WORK REQUEST
Output the entries exactly as they appear. Pictures should not be included.

MATERIAL SUPPLIED
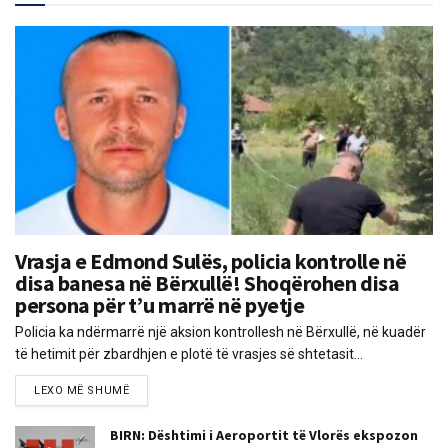
Vrasja e Edmond Sulës, policia kontrolle në
disa banesa në Bërxullë! Shoqërohen disa
persona për t’u marrë në pyetje
Policia ka ndërmarrë një aksion kontrollesh në Bërxullë, në kuadër
të hetimit për zbardhjen e plotë të vrasjes së shtetasit...
LEXO MË SHUMË
BIRN: Dështimi i Aeroportit të Vlorës ekspozon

EXERCISE ANSWER
Vrasja e Edmond Sulës, policia kontrolle në
disa banesa në Bërxullë! Shoqërohen disa
persona për t’u marrë në pyetje
Policia ka ndërmarrë një aksion kontrollesh në Bërxullë, në kuadër
të hetimit për zbardhjen e plotë të vrasjes së shtetasit...
LEXO MË SHUMË
BIRN: Dështimi i Aeroportit të Vlorës ekspozon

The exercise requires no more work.